Our epoch is most certainly that of a rupture with all that Phillipe Lacoue-Labarthe has shown to depend on the motif of mimesis. One of the forms of this motif, which explicitly attaches truth to imitation, is the conception of truth as a relation; a relation of appropriateness between the intellect and the thing intellected; a relation of adequation, which always supposes, as Heidegger very well perceived, that truth be localizable in the form of a proposition. Modern philosophy is a criticism of truth as adequation.
-Infinite Thought, "Philosophy and Truth," 45.

Heidegger crystallizes and formalizes how this truth that is not adequation should be conceived, and it is this that not only makes all modern philosphy a criticism of truth as adequation, but also makes it an elaboration of the concept of Being. It is this fundamental insight, that truth, if it is not to be adequation, must be related to the unveiling of Being, that makes the perception of the ontological and not the ontic of such importance. In other words, it is this fact, and not merely the fact that Heidegger is obsessed with the question of Being, that makes him from the beginning (that is, even before his "turn" to the question of truth and being and away from "Dasein" after Being and Time) introduce the distinction between the ontological and the ontic that Zizek criticizes.
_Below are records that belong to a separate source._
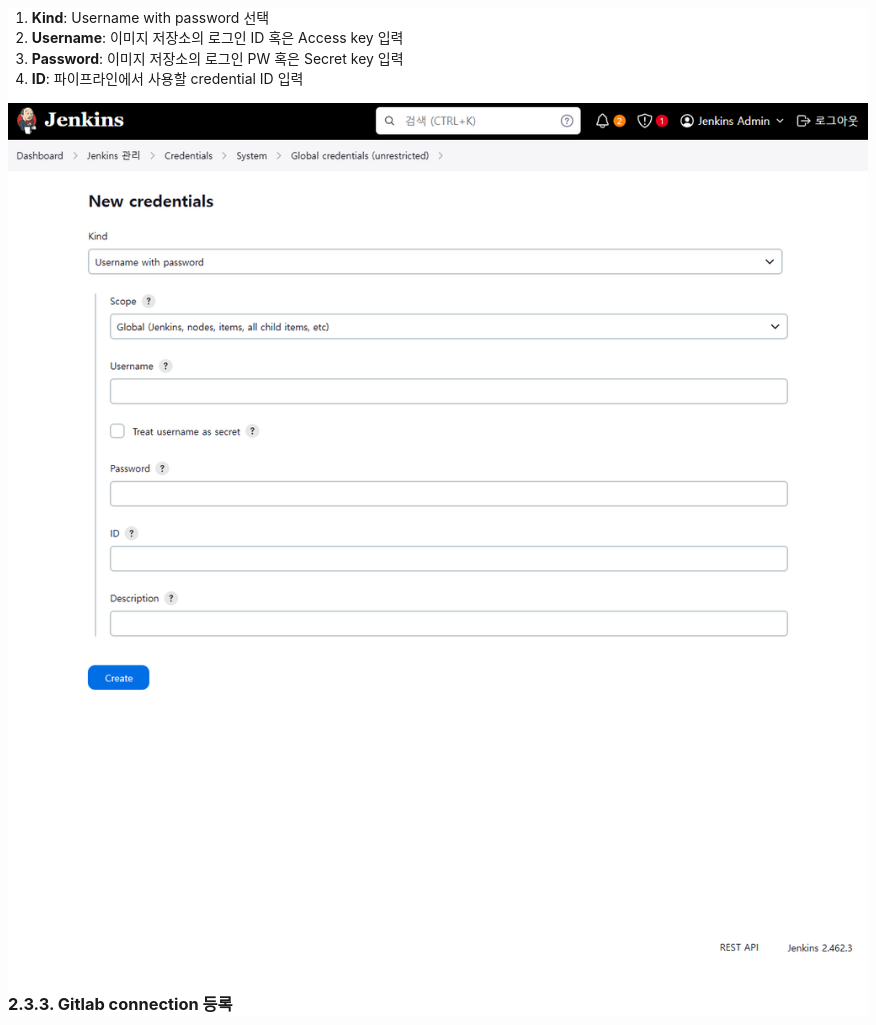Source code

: 1. **Kind**: Username with password 선택 
2. **Username**: 이미지 저장소의 로그인 ID 혹은 Access key 입력
3. **Password**: 이미지 저장소의 로그인 PW 혹은 Secret key 입력
4. **ID**: 파이프라인에서 사용할 credential ID 입력

![alt text](images/image-7.png)

### 2.3.3. Gitlab connection 등록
Furthermore, it is this that makes the ontological so very determinate. The ontological is the revealing of truth as Being and not as adequation. That is, as soon as we understand Heidegger as the philosopher of truth and not of Being, like all the best Heideggerians, we suddenly understand that the ontological could never be something that is indeterminate. That is, we understand both its opposition to the ontic as that which is merely that sphere of truth that is still determined by adequation while the ontological remains that which possesses a relationship to truth as alethia or the unveiling or unconcelment of Being, and we understand that this opposition is only a function of the nature of the ontological being absolutely determinate within the sphere of truth that it inhabits. In short, we understand both the opposition and its necessity in the inescapable determinacy of the ontological.
It is this point that we will elaborate in hopefully one more post, to be completed later. But for now it is enough to merely indicate it as the fundamental thing that Zizek, as a Heideggerian, should have remembered.